Cuando alguien atraviesa un momento de estrés o de enojo y a otra persona se le ocurre decirle: "respira", puede que no solo no se calme, sino que se altere aún más. Sin embargo, respirar conscientemente puede ser un excelente consejo para regular el estrés, la ansiedad y hasta el cansancio. La respiración no solo es inhalar y exhalar para obtener oxígeno. Hay mucho más involucrado en esta acción de la que no se es consciente si no se tiene algún problema para realizarla.

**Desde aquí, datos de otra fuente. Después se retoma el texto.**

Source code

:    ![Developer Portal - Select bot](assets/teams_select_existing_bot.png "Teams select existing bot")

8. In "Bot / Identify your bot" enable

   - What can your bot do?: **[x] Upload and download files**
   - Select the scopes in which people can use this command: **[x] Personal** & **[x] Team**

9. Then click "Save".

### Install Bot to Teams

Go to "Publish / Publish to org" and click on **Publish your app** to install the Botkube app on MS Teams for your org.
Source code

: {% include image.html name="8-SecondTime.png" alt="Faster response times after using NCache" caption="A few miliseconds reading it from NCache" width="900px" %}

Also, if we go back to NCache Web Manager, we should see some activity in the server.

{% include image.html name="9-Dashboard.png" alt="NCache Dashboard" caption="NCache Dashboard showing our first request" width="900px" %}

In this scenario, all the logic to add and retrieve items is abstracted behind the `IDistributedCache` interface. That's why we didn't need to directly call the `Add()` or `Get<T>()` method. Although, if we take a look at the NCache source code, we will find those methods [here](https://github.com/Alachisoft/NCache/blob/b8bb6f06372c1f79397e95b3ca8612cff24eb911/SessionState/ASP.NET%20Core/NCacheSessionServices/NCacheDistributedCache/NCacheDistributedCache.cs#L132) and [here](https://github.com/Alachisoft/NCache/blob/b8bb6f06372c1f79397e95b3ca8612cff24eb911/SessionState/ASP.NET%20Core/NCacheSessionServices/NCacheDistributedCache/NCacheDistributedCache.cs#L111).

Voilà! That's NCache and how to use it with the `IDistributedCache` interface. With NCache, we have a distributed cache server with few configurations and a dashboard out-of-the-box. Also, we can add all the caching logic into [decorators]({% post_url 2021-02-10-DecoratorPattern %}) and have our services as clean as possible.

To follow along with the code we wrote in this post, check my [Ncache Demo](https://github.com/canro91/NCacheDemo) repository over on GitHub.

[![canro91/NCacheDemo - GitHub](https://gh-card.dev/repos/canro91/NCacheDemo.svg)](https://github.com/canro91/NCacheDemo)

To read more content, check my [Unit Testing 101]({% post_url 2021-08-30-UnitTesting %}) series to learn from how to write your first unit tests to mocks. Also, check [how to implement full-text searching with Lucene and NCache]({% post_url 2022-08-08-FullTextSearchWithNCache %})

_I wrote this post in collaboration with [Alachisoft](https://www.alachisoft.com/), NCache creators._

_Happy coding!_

Mariela Quinteros, la directora del Técnico de Enfoque Holístico de la Salud y el Bienestar de la Universidad Galileo afirma: "Cuando las emociones están exacerbadas, la persona no está "presente". Su respiración es rápida, superficial, torácica y superior".

La experta indica que respirar rápido, en ocasiones lleva a la hiperventilación y en este proceso, aunque se absorbe mucho oxígeno, este no llega eficazmente a los tejidos porque también se exhala mucho dióxido de carbono. "Aunque nos han dicho que el dióxido de carbono es malo, la tolerancia al mismo es crucial para que el oxígeno llegue a donde se necesita. Por eso, quien hiperventila siente que se ahoga", explica Quinteros, quien también subraya que esta es la razón por la que hacer que una persona respire en una bolsa de papel es útil cuando se presenta la hiperventilación porque de esa manera se controlan los niveles de dióxido de carbono.